Book review

How to Have a Green Thumb Without
an Aching Back

My all-time favorite gardening book is Ruth Stout’s “How to Have a Green Thumb Without an Aching Back.” Do yourself a favor. Run, don’t walk, to Amazon or to your nearest used book store to get yourself a copy. You’ll learn how to eliminate back-ache gardening.

Gardener Shirley Raynor first loaned me this book. Then our Garden Manager, Arthur Leon, gave me an aging copy, joyful-used and disfigured with check marks and bent down pages. Being a preacher’s kid, I’ve been thinking of adding a few amen’s and halleluiahs, too.

Ruth Stout should be called the “Mother of Mulch.” She escaped from the concrete of Manhattan with her husband and fled to a fifty-five acre farm in Connecticut and through trial and error began proving the experts wrong about how to make things grow. Not a “how-to” manual, her book is her own story of successes and failures -- useful, practical, easy-to-follow, sensible, fun, and often funny. It’s pure joy to read. Put it this way -- reading this book is like having a delightful, over-the-garden fence conversation with our own Jon Thomas.

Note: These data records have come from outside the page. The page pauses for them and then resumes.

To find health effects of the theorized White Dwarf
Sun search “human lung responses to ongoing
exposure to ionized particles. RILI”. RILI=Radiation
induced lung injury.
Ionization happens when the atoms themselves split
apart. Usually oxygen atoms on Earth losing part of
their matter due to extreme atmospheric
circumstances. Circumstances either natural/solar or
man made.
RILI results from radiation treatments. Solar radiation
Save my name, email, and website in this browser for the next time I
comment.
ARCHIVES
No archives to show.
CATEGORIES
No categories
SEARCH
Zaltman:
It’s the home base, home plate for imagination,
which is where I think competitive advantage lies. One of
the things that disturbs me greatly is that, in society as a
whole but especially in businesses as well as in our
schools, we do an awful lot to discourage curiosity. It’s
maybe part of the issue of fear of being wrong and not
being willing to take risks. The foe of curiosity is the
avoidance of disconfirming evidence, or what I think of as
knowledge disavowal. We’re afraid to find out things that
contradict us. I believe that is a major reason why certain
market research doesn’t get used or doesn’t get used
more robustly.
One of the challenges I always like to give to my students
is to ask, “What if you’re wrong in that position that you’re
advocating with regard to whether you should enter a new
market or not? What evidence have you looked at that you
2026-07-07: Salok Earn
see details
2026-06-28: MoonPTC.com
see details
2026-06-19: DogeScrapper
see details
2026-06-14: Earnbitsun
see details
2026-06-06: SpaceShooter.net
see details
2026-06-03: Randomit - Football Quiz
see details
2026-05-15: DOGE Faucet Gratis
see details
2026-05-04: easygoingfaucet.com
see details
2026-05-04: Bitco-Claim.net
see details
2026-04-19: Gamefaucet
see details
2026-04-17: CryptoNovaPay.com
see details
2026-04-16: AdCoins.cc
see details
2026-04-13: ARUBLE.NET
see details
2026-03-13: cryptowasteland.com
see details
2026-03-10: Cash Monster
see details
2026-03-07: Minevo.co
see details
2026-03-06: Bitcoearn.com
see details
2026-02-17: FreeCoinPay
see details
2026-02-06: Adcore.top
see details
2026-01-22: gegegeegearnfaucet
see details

Writing of her battle with marauding woodchucks, she says, “The next morning I found that woodchucks and rabbits were like postmen: ‘Neither snow nor rain nor heat nor gloom of night stays these couriers from swift completion of their appointed rounds.’ ”

Or, “after several years of staking and pruning tomato plants I discarded that method and bought salt hay, which I spread on the ground, letting the plants roam at will and do their work lying down.” The head of one chapter says “Throw Away Your Spade and Hoe” and tells how she discovered that deep mulching eliminated the need for chemical fertilizers, poison sprays, expensive manure, and laboriously-built compost piles.

Planting, thinning, mulching, harvesting, sharing your bounty with happy neighbors - here, you’ll find it all.

I’m a convert. After reading this book, I took to mulching my Crows Woods garden with straw. I have never turned back.